DIE ZEIT

Dienen will ich“ heißt die Aufschrift auf einem der über tausend Briefmarkenentwürfe, zu denen die Bundespost aufgerufen hatte, um eine „repräsentative deutsche Briefmarke“ herauszubringen. Wer weiß, wer hier nun eigentlich wem dienen soll: die Post dem Kunden oder der Entwerfer der Post, oder ob der Spruch sozusagen als eine allgemein menschliche Parole aufzufassen ist; eins steht jedenfalls fest: der Kunst hat der Einsender (und mit ihm seine meisten Kollegen) nicht gedient. Und wenn die Bundespost, vorsichtig geworden durch den gegen sie erhobenen Vorwurf der „Geschmacksverirrung“, sich mit ihrer eigenen Entscheidung weise zurückhält und in Wanderausstellungen in allen größeren Städten Deutschlands ihre „Kunden“ durch Stimmzettel selbst erklären lassen will, welche Marken sie mögen, so braucht man ihr hier nicht einmal den Einwand entgegenzuhalten, daß sie durch eine solche Methode wahrscheinlich nicht den künstlerisch wertvollsten Entwurf als künftige Briefmarke ermitteln wird. Denn diese Entwürfe klammern sich zunächst einmal an alte bewährte Motive; mindestens 300 Einsender hielten es mit der Brieftaube, die ja zumeist auf den Marken ein recht dummes und ausdrucksloses Profil bekommt. Fast ebenso viele begnügten sich damit, um die Wertzahl „20“ ein mehr oder weniger konservatives Ornamentgeschlinge zu legen, während viele die deutsche Familie – sie gruppiert sich meistens um eine junge Eiche – herhalten ließen. Eine solche „Familie“ war denn auch bereits von der Post prämiiert worden – freilich nur mit einem Zusatzpreis, während der erste -Preis einem Entwurf zuerkannt worden war, auf dem ein stilisierter Jüngling mit ausgebreiteten Händen eine Brieftaube entläßt. Viele der Einsender hielten es mit Friedens-, Freiheits- und Einigkeitssymbolen, und jene, die mit der Symbolik nicht so gut standen, hatten diese preisenswerten Zustände einfach mit Buchstaben hineingeschrieben.

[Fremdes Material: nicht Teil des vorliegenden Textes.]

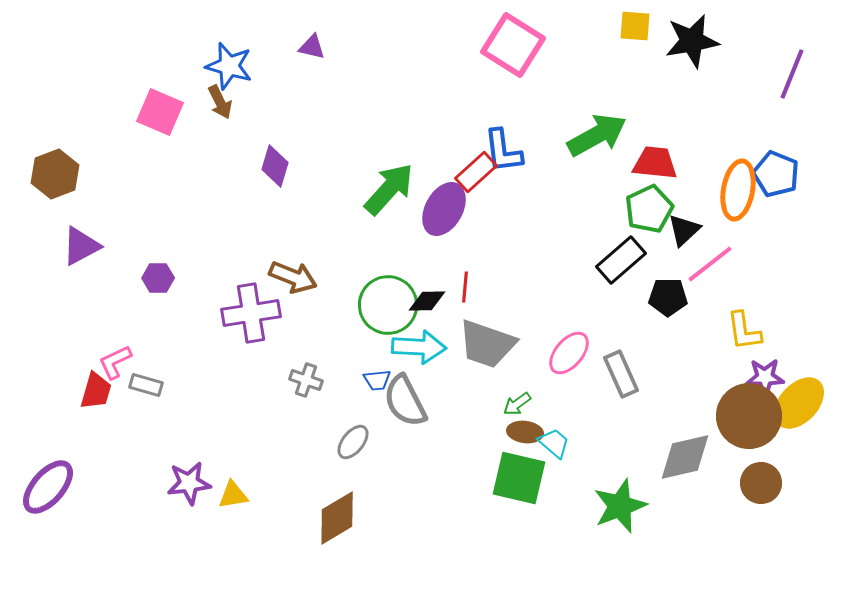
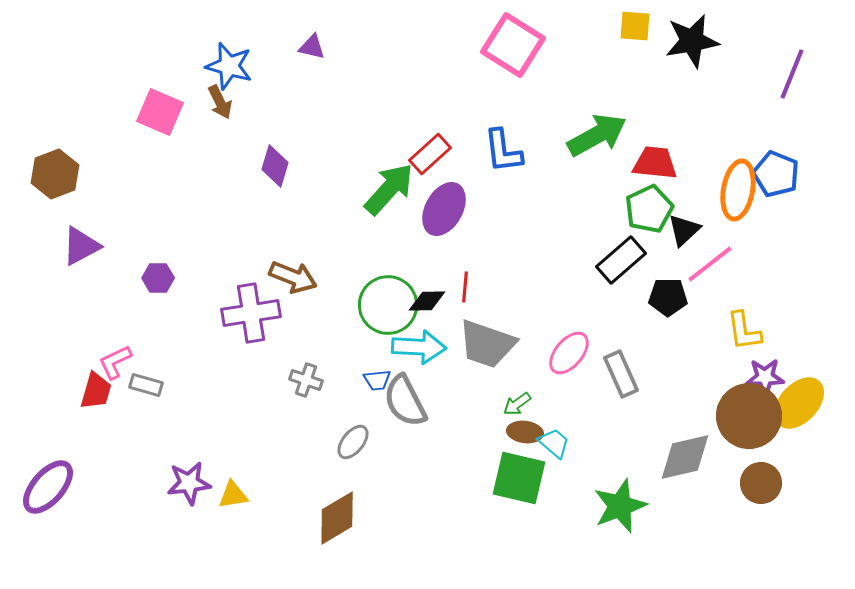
red rectangle at (476, 172): moved 46 px left, 18 px up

Aber wie gesagt – nur wenige hielten es mit der Kunst. Und angesichts dieser Tatsache fragt man sich, ob die Bundespost nicht besser daran getan hätte, wenn sie bedeutende Künstler – zum Beispiel Gerhard Marcks – mit einem Entwurf für eine „repräsentative Briefmarke“ betraut hätte. P. H.